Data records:
-----

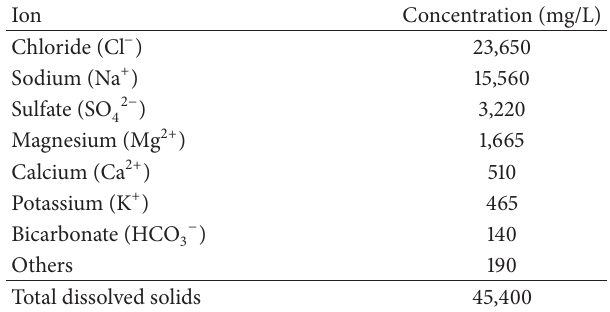
Table 1: Major ion composition of Arabian Gulf Seawater (Kuwait).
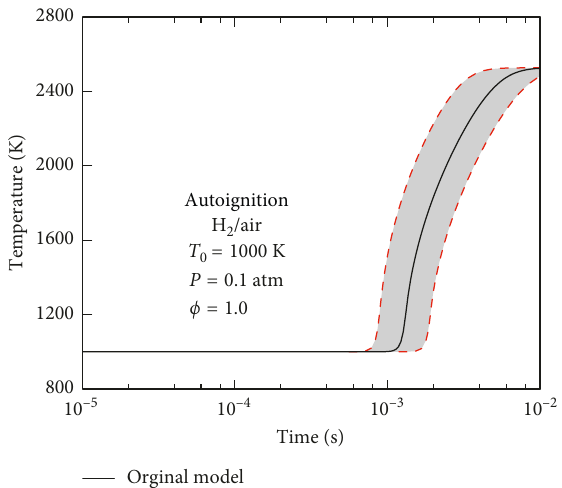
Figure 1: The impact of uncertainties in the rate coefficients on temperature prediction in the autoignition process. The shaded area is the probability distribution of temperature prediction, and ϕ is the equivalence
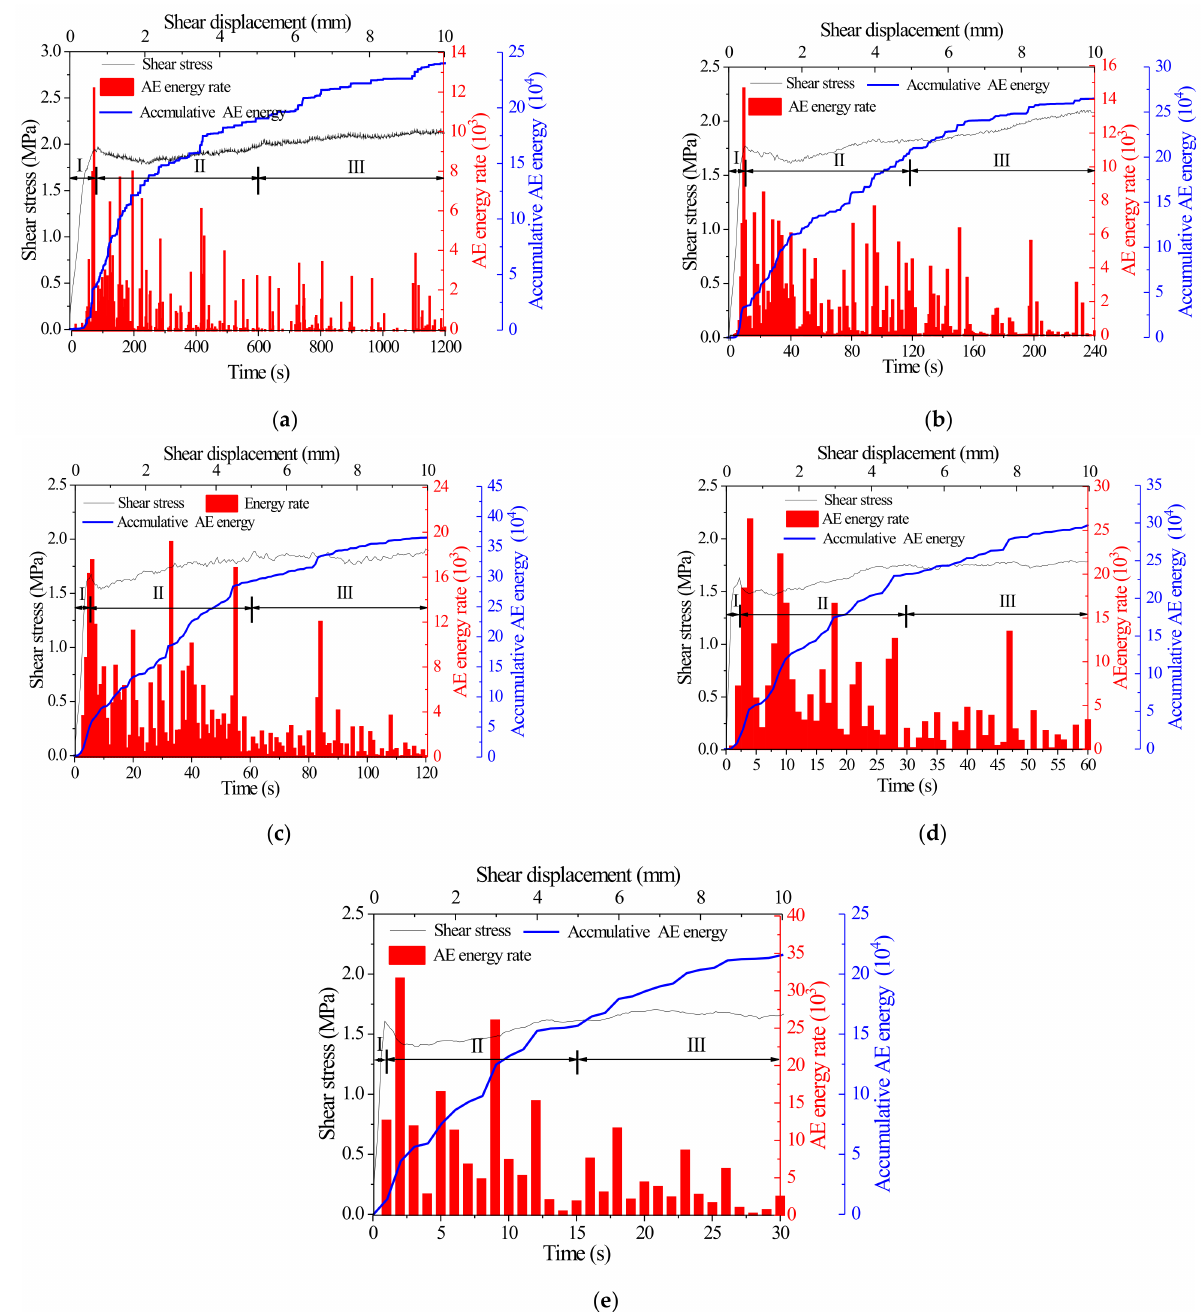
Figure 15. Difference between AE energy rate and cumulative AE energy of joints with diverse shear rates under diverse CNS conditions. ( a ) Shear rate = 0.5 mm/min; ( b ) Shear rate = 2.5 mm/min; ( c ) Shear rate = 5 mm/min; ( d ) Shear rate = 10 mm/min; ( e ) Shear rate = 20 mm/min. The values of the peak AE hit/energy rate, the total number of AE hits/energy,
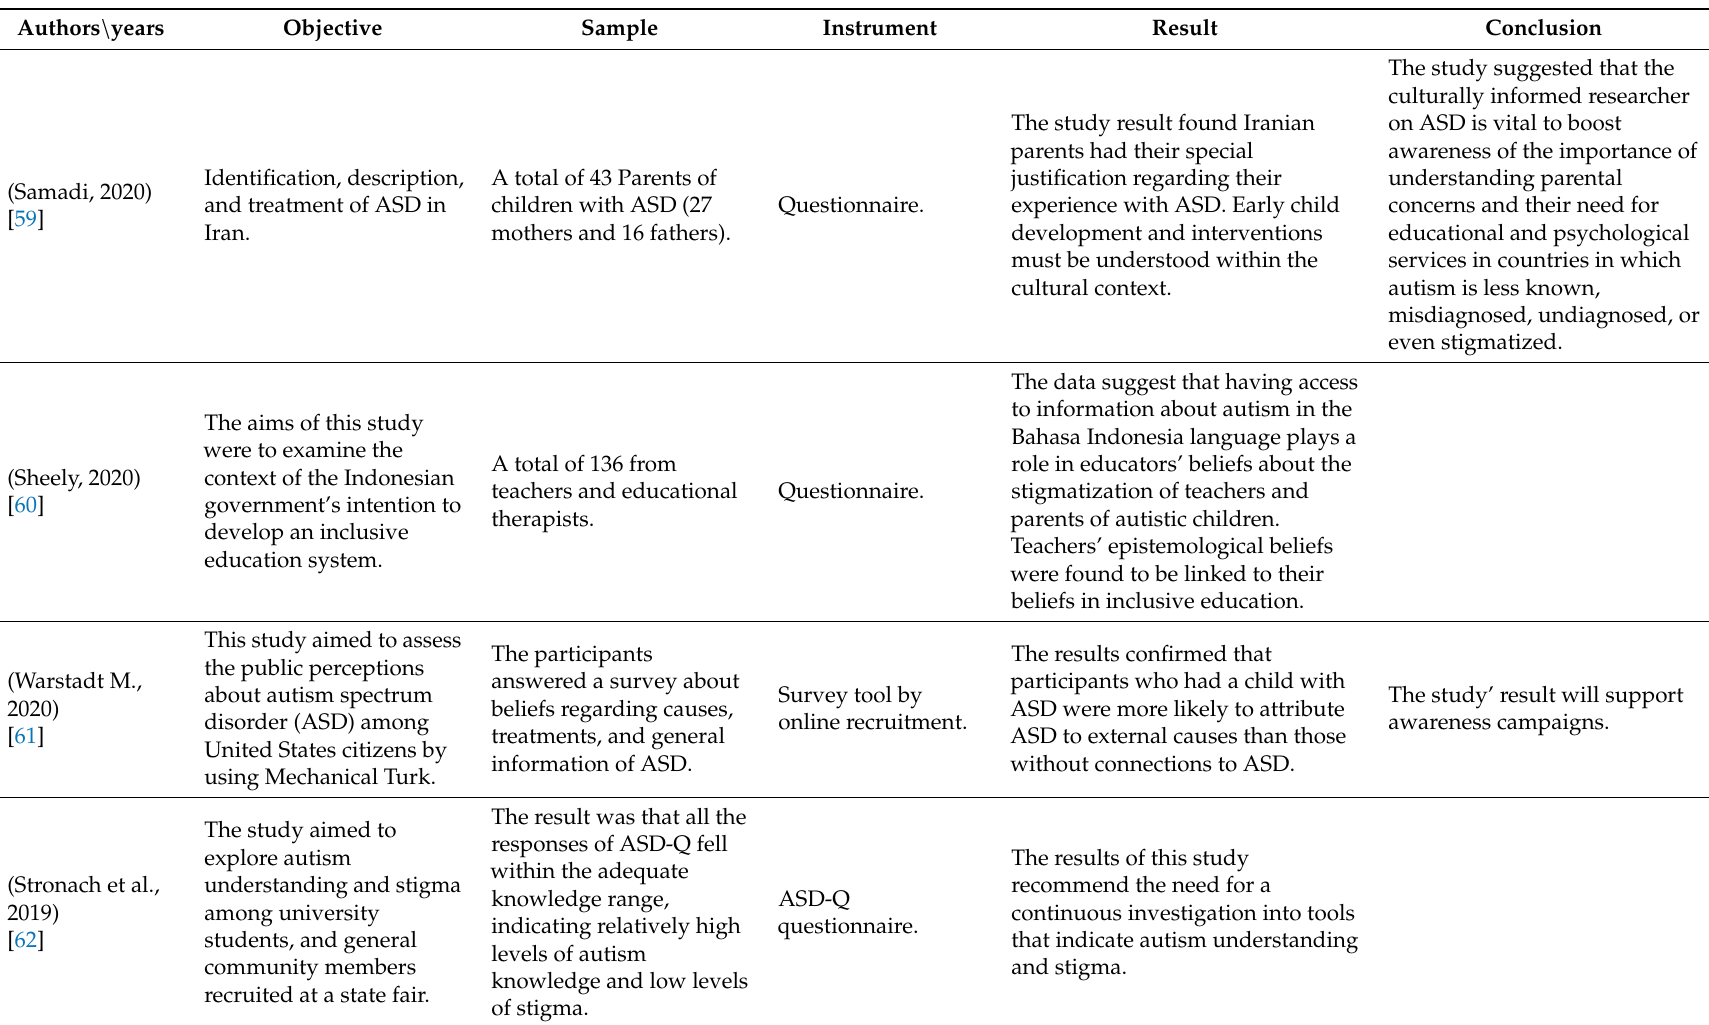
Table 2. Summary studies of beliefs about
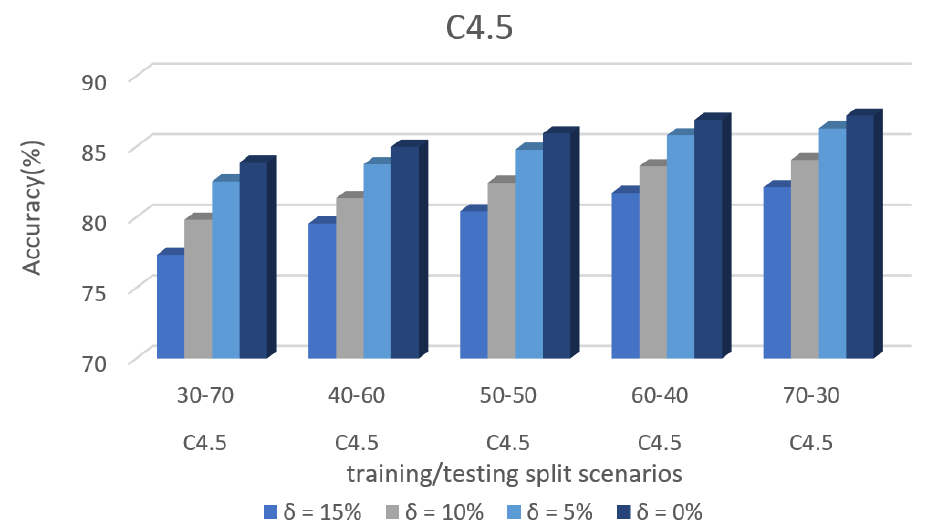
Figure 18. Accuracy Prediction for Dataset 3 using the C4.5 Algorithm.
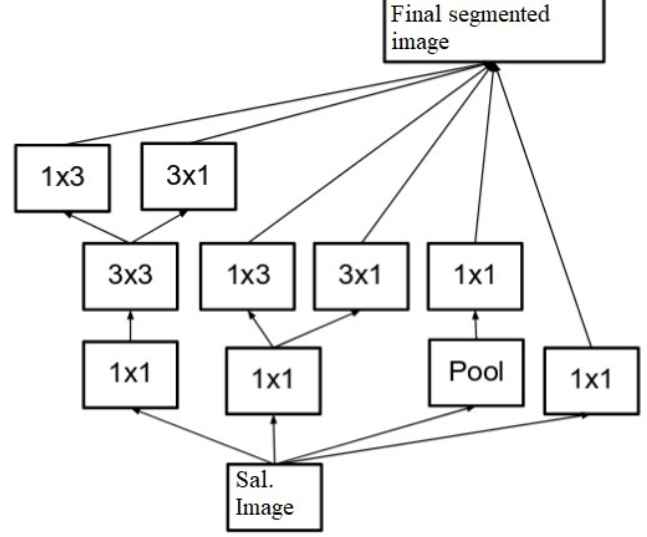
Figure 5. Design of the Inception Model.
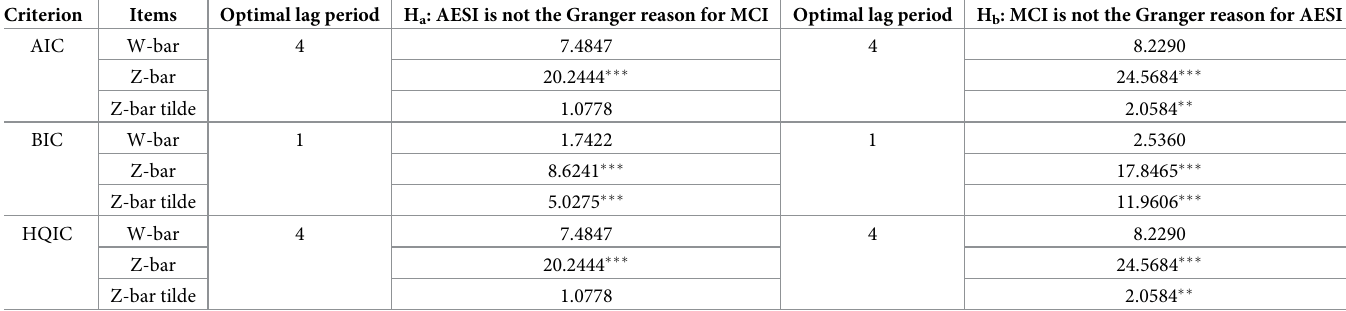
Table 4. Results of the panel Granger causality test (PGCT) between average export similarity index (AESI) and market concentration index (MCI). Criterion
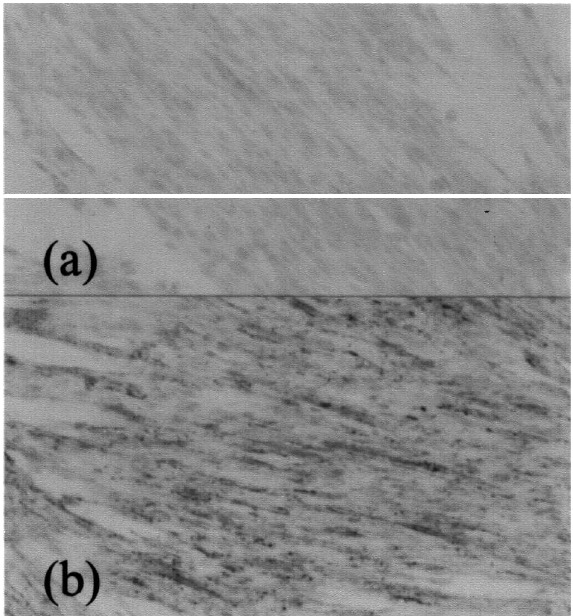
FIG. 3. APAAP stains for ICAM-1 on human fibroblasts treated with medium alone (A) or TNF- a (B) ( ´ 100). Human fibroblasts expressed ICAM-1, showing a weak diffuse positivity on their surface. ICAM-1 expression on the surface of human fibro- blasts increased after stimulation with TNF- a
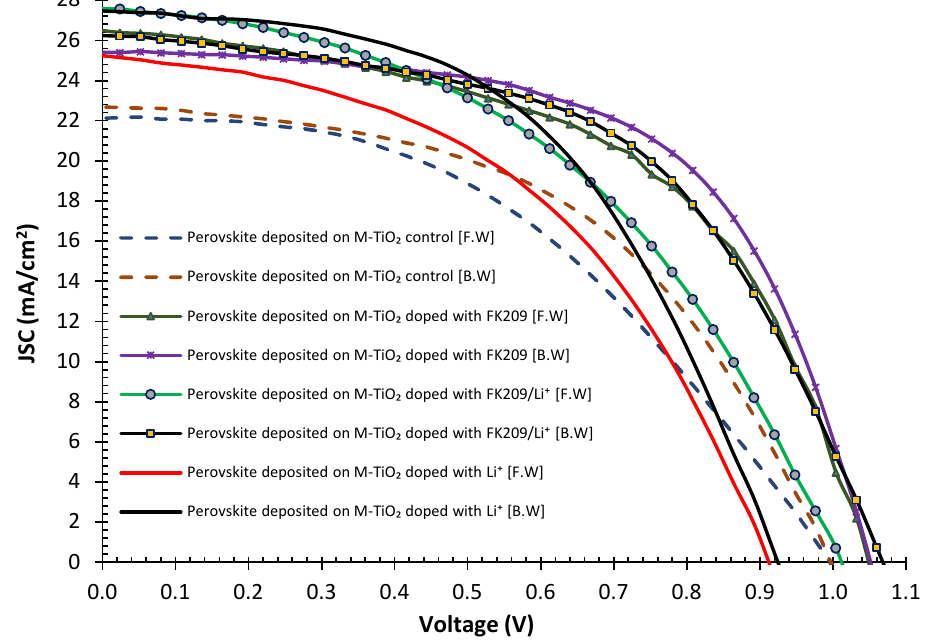
Figure 12. The illuminated J-V characteristic curves of perovskite solar cells deposited on ETL of M-TiO 2 doped with FK209, FK209/Li + and lithium.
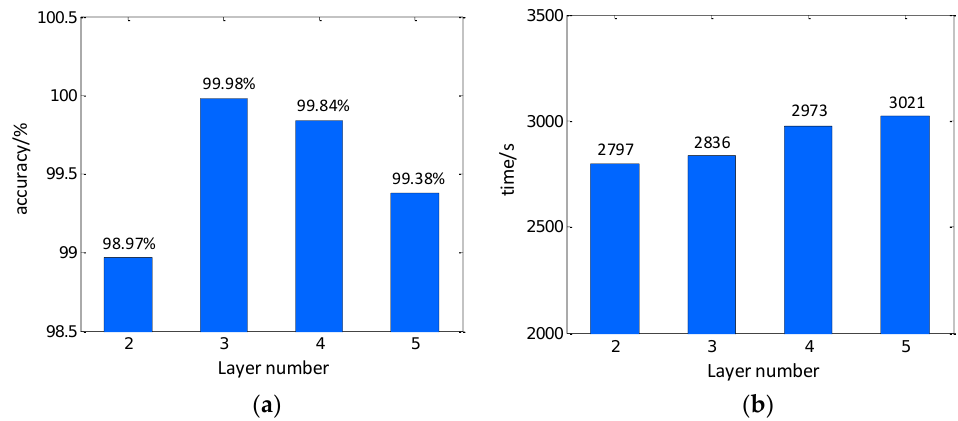
Figure 11. Training results under different number of convolutional layers. ( a ) Accuracy, ( b ) Time. Table 6. The influence of main hyperparameter settings on model recognition accuracy.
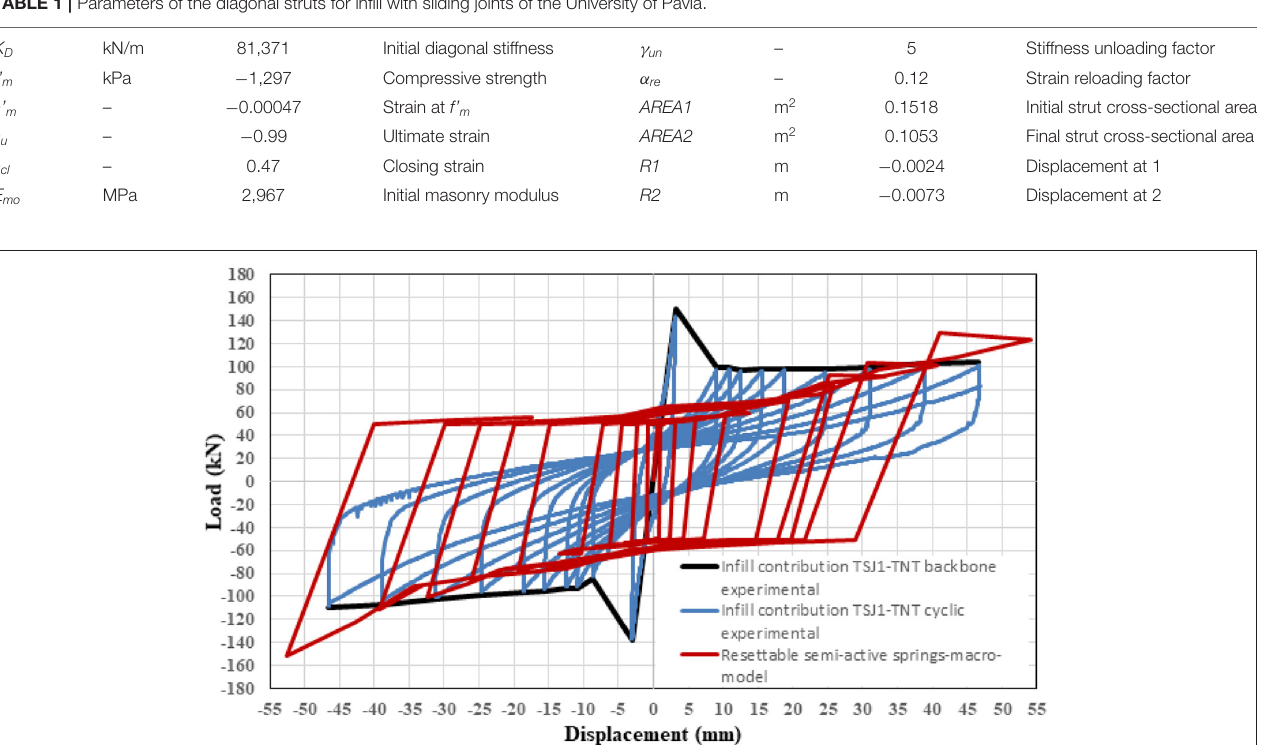
TABLE 1 | Parameters of the diagonal struts for infill with sliding joints of the University of Pavia.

-----

ABOUT THIS TASK:
Copy out only the lines beginning at the line with "Figure 11. Training" and ending at the last line of the entries. Keep them exact; drop pictures.

ANSWER:
Figure 11. Training results under different number of convolutional layers. ( a ) Accuracy, ( b ) Time. Table 6. The influence of main hyperparameter settings on model recognition accuracy.
TABLE 1 | Parameters of the diagonal struts for infill with sliding joints of the University of Pavia.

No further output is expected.